Figure raises $70M to build its humanoid robots

I spent a bit of time at Figure’s Sunnyvale offices during a recent visit to the South Bay. The firm is currently in that semi-awkward phase where it’s ready to talk about what it’s working on — but only to a point. That means things like its process and plans are on the table, while actually showing its robot is not.

We got some renders when the company came out of stealth back in March, but beyond that, the Figure 01 robot hasn’t traveled beyond its office walls. Having seen a pre-working model, I can attest to the ambition of the whole project, but as I wrote in my long piece last week, the merits of work like this should be assessed every step along the way.

The company did, however confirm with TechCrunch that its assembled robot (bottom half+top half) took its first step ahead of its one year anniversary. “We believe that this is the fastest timeline in the industry to date,” it notes.

This morning the company announced a sizable vote of confidence in the form of a $70 million Series A. The round is led by Parkway Venture Capital and features Aliya Capital, Bold Ventures, Tamarack Global, FJ Labs and Till Reuter, the CEO of industrial arm maker, Kuka Robotics. It follows founder and CEO Brett Adcock’s self-financed $100 million seed to get things up and running.

“We’re focused on investing in companies that are pioneers in AI technology, and we believe that autonomous humanoid robots have the potential to revolutionize the labor economy,” Parkway Venture Capital’s Jesse Coors-Blankenship said in a prepared statement. “We are impressed by the rapid progress that Brett and the team of industry experts at Figure have made in the last year and are thrilled to be a financial partner to provide resources to accelerate the commercialization of Figure 01.”
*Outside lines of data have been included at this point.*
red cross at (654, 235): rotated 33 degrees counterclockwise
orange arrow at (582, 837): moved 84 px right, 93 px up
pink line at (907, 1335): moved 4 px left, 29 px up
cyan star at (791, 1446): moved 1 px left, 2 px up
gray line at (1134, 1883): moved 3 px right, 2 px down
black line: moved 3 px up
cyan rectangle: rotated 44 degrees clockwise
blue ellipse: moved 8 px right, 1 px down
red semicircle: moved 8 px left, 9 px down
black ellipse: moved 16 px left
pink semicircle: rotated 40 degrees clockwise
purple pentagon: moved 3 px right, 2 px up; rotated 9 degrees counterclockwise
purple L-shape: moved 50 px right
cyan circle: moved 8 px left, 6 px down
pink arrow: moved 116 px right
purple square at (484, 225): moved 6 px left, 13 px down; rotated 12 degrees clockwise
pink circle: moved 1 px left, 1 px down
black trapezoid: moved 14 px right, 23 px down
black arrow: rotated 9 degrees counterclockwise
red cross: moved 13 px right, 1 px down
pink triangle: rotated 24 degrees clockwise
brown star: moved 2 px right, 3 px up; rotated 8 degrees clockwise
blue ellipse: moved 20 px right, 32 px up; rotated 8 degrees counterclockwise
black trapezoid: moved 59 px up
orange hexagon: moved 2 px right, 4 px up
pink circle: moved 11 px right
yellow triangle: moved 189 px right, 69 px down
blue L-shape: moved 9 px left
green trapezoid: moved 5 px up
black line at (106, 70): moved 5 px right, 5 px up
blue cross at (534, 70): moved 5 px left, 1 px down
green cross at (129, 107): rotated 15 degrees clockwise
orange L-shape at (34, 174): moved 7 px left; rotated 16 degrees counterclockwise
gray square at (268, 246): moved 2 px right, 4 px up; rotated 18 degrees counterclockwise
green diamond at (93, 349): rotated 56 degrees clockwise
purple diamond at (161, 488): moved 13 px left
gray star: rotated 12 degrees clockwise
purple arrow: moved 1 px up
These are, indeed, big rounds. There was a pre-pandemic moment when early-stage rounds were ballooning, but economic factors have brought many of them back down to earth. But robots are expensive. I mean, hardware in general is expensive, but robots are next level. That’s especially true with (1) a relatively unproven form factor and (2) the notion of “general purpose” systems.

There’s a reason you don’t read about purpose-built humanoids: There are far more efficient ways to build robots that do things very well. You start exploring something like a bipedal humanoid robot when you want a system that can do the things a human can.

Figure is still quite young, having only celebrated its first birthday on May 20, but it’s been aggressively hiring talent from places like Boston Dynamics, Tesla, Apple and automotive manufacturers. In spite of speedy iterations, however, we’ve not seen much in the way of timelines from the company thus far.